R4 and R5 are independently of one another selected from the group consisting of (C3-C7)-cycloalkyl, 5- to 7-membered heterocyclyl, (C6-C10)-aryl and 5- to 7-membered heteroaryl, whereby cycloalkyl, heterocyclyl, aryl and heteroaryl may be substituted with 1 to 3 substituents, whereby said substituents are selected independently of one another from the group consisting of halogen, cyano, hydroxy, amino, nitro, trifluoromethyl, trifluoromethoxy, hydroxycarbonyl, aminocarbonyl, (C1-C6)-alkyl, (C1-C6)-alkoxy, (C1-C6)-alkylamino, (C1-C6)-alkylthio, (C1-C6)-alkylcarbonyl, (C1-C6)-alkylsulfonyl, (C1-C6)-alkoxycarbonyl, (C1-C6)-alkylaminocarbonyl and (C1-C6)-alkylcarbonylamino,

or a salt thereof, a solvate thereof or a solvate of a salt thereof.
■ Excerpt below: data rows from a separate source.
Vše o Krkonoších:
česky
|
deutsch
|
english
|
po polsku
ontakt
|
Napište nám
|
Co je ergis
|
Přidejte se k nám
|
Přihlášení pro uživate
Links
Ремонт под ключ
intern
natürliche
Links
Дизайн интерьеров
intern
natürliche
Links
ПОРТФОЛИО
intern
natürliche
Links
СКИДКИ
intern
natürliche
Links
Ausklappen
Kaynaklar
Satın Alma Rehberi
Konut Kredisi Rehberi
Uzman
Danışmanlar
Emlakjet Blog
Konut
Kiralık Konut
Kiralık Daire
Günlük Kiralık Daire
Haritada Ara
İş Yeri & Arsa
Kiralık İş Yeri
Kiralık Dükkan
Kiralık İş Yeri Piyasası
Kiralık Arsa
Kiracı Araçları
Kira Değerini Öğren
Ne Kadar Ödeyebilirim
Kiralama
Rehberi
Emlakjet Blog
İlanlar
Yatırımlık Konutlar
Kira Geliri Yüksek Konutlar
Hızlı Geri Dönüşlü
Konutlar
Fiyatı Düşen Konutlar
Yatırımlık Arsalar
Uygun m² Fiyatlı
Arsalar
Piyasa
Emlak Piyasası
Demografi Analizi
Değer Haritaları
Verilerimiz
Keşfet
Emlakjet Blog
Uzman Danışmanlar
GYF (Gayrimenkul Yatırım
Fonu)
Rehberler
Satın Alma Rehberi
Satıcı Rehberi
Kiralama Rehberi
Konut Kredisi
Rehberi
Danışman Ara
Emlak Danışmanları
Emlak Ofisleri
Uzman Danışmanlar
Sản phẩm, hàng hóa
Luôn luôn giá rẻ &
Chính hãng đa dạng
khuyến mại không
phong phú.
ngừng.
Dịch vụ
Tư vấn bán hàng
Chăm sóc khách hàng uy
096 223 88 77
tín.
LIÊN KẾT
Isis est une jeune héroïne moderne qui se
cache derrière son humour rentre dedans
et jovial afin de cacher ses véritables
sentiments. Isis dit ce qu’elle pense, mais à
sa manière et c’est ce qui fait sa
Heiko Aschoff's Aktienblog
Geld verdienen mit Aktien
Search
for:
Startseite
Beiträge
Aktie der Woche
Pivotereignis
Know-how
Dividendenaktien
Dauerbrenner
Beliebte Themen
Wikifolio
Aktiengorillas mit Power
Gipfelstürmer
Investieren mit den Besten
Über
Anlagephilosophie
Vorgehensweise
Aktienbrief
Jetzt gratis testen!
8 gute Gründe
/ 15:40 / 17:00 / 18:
29. The method of claim 28, wherein said compound is in the form of a medicament.

30. The method of claim 29, whereby said medicament comprises a further active ingredient.

31. The method of claim 29, whereby said medicament comprises an inert, non-toxic, pharmaceutically acceptable excipient.